The artist-in-residence program began in 1999 and has included artists from throughout Western and Eastern Europe, Russia, South America and the U.S. working in a variety of media, including performance art, painting, film and photography, literature, and sculpture. It is sponsored by the Foundation and Center for Contemporary Art in Prague; however, the residency itself is held in a small, historical village. The artists live in Cimelice castle which was built in 1728-1730.
While working, the artists are expected to exchange ideas and share experiences that reflect their culture and countries of origin. They're also expected to display their work to the citizens of Cimelice, which has a population of about 1,000, said Herrmann.
In addition to packing his Cincinnati studio into two suitcases, Herrmann will be packing a love of painting going strong after decades. "After 35 years of painting, I'm still excited...I like the touch, the smell and the substance of paint. I love the possibility of fantasy, illusion. For me, the most exciting painting is the painting I haven't yet made, those problems I haven't yet solved...I know that one really never learns how to paint. For me, each painting is a mistake, asking a question that points toward the possibility of the next painting."
Herrmann's stay is funded by the Ohio Arts Council.
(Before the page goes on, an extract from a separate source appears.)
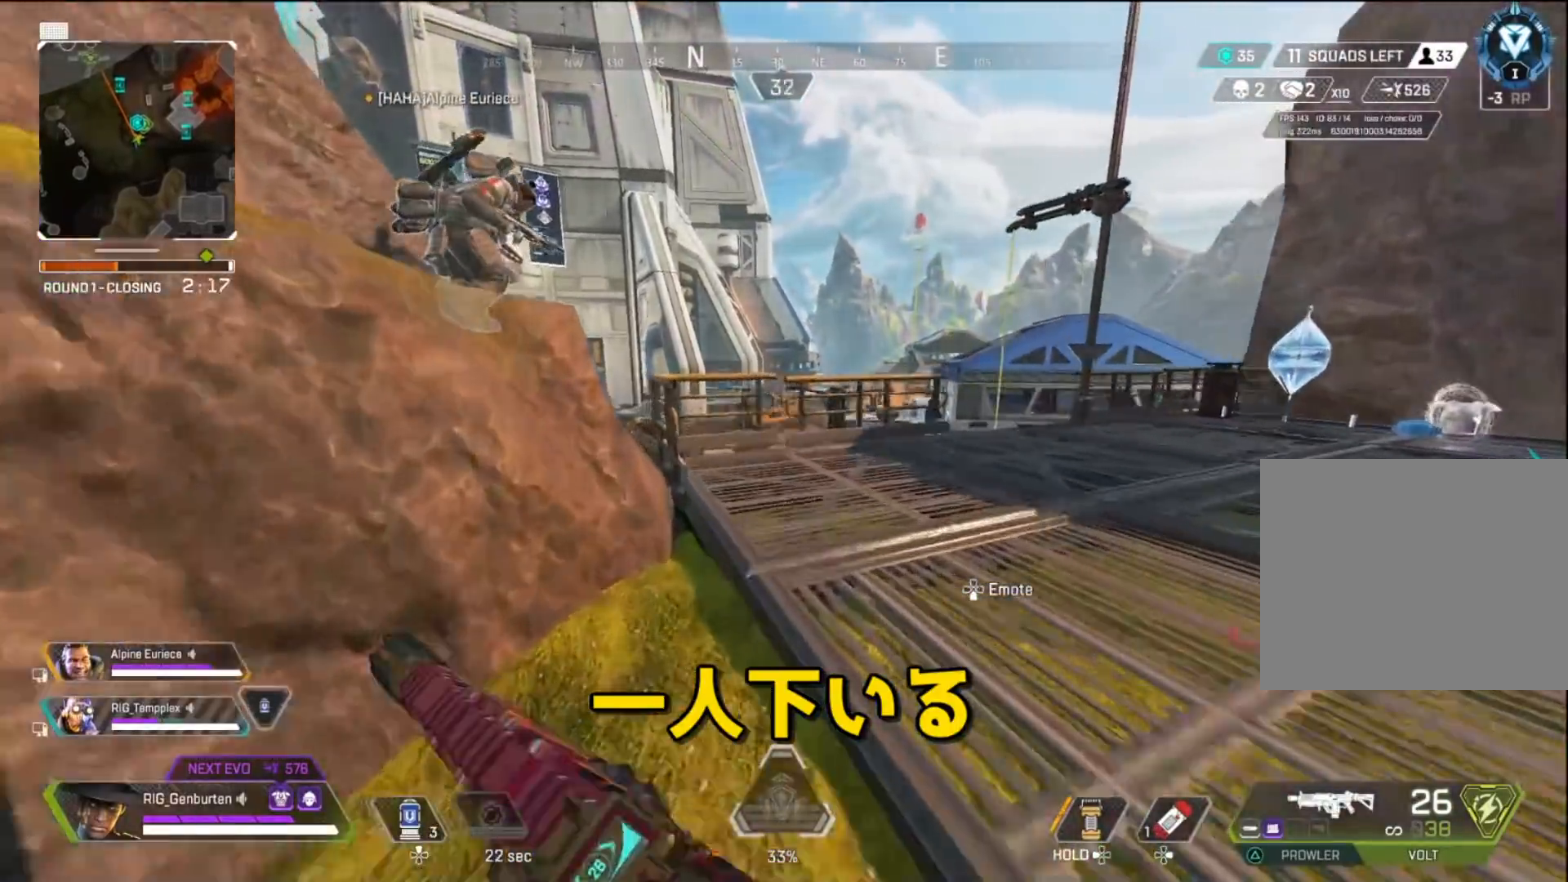
{"buttons": [], "left_stick": "up-left", "right_stick": "center", "events": [[133, "left_stick", "up-right"], [283, "left_stick", "center"], [367, "left_stick", "up-left"]]}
He is also the recipient of additional grants from the Ohio Arts Council: a $10,000 Individual Artist Fellowship and an OAC Project Grant of $3,500. He has also received a $3,000 Summerfair Individual Artist Grant.
His work - colorful, abstract images - will likely continue to focus on the people, culture and myths of New Guinea. He's explored this subject for many months now after receiving a book on New Guinea's indigenous cultures from his son, an anthropologist. "I read that book, and I was hooked," confided Herrmann. "I've learned more and more about the culture and how it changed since contact with the West...Of course," he adds, "I don't know how the contacts I'll make in the Czech Republic will change my work, but I'm sure they will."